■ Task to carry out: Could you report every line of the listing below that holds the word "proposed"?

■ Exercise input:
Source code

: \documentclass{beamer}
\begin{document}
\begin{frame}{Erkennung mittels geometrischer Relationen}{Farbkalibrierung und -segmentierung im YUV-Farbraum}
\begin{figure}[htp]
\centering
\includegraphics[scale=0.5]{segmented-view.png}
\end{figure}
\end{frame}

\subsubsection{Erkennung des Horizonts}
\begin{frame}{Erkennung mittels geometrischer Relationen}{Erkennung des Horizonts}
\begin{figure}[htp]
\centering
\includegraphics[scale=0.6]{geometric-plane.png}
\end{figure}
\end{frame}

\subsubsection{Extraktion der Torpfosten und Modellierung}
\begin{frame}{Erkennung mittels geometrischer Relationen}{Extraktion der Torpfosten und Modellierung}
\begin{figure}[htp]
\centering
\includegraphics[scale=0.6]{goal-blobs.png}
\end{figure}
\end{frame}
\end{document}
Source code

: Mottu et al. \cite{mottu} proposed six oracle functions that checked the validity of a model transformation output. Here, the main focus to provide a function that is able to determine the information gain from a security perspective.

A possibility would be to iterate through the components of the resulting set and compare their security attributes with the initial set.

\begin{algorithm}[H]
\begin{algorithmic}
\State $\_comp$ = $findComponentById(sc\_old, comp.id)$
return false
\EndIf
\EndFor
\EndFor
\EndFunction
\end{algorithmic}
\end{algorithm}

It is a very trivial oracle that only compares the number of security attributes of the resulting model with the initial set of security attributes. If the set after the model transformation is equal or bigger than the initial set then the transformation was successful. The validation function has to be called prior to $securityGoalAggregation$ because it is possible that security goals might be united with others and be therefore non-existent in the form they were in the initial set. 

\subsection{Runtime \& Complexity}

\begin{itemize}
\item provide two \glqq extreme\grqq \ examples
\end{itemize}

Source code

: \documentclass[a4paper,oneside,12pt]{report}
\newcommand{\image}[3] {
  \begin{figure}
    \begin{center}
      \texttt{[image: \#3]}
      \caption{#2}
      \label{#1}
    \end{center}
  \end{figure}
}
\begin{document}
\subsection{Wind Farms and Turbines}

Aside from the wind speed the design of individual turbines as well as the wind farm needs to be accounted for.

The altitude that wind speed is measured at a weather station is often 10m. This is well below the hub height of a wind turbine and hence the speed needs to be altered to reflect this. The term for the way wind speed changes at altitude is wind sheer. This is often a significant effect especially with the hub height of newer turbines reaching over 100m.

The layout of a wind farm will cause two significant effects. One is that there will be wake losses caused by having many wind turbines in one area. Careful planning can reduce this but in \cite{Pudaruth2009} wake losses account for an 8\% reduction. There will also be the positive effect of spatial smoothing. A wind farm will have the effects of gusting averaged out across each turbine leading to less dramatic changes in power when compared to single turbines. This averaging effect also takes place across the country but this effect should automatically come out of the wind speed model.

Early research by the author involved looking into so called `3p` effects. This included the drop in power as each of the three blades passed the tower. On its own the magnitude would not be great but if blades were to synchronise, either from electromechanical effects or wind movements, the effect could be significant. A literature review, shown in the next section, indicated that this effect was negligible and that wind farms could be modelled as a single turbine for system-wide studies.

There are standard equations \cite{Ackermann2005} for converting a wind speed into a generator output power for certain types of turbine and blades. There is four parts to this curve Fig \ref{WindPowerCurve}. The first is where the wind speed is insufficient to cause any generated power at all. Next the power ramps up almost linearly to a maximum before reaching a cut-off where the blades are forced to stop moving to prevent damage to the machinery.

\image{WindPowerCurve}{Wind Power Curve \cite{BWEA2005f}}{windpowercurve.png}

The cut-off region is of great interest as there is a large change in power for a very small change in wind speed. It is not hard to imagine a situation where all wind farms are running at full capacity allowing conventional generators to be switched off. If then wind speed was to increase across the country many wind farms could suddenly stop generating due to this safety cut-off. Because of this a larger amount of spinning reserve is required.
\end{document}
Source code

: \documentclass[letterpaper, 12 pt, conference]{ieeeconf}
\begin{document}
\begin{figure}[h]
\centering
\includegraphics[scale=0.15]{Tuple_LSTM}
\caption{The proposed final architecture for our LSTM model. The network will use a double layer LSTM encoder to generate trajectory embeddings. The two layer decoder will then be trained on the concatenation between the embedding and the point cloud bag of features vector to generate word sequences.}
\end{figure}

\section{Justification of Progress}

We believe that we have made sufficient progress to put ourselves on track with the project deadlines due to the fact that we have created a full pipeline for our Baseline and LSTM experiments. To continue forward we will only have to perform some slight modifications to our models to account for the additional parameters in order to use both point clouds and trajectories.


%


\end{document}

---

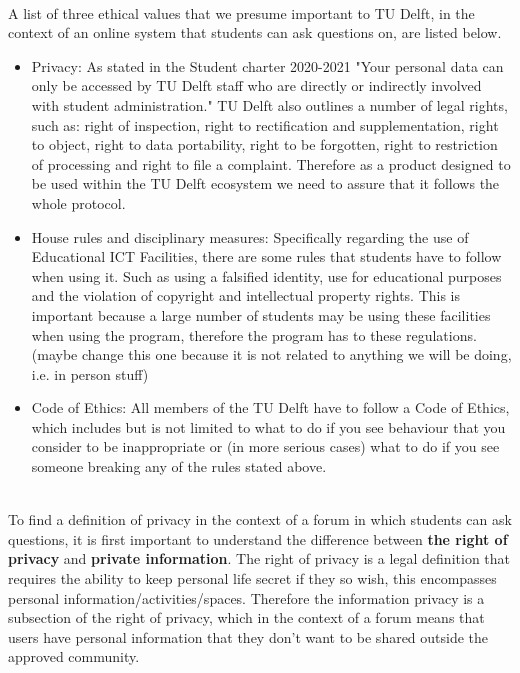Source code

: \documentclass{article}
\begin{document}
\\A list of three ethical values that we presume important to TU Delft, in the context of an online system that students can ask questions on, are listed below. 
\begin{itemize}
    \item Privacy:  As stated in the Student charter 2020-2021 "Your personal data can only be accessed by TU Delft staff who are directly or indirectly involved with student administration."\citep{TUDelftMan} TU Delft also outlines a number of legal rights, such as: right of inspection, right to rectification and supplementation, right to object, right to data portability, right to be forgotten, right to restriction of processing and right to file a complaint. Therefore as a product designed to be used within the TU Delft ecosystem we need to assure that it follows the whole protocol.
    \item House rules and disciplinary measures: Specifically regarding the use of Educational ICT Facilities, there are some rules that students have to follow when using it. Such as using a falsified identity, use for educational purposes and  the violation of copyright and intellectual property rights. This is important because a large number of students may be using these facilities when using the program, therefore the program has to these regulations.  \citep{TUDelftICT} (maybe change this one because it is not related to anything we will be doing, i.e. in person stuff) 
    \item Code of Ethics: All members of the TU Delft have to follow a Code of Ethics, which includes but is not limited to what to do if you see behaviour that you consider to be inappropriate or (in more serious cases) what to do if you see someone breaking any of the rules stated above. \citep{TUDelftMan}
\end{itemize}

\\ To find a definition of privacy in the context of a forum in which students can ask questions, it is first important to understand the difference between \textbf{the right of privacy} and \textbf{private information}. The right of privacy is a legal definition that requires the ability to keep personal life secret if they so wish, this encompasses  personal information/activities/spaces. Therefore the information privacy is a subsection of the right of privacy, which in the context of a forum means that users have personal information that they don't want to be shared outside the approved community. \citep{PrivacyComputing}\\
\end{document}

■ Answer for the task:
: Mottu et al. \cite{mottu} proposed six oracle functions that checked the validity of a model transformation output. Here, the main focus to provide a function that is able to determine the information gain from a security perspective.
\caption{The proposed final architecture for our LSTM model. The network will use a double layer LSTM encoder to generate trajectory embeddings. The two layer decoder will then be trained on the concatenation between the embedding and the point cloud bag of features vector to generate word sequences.}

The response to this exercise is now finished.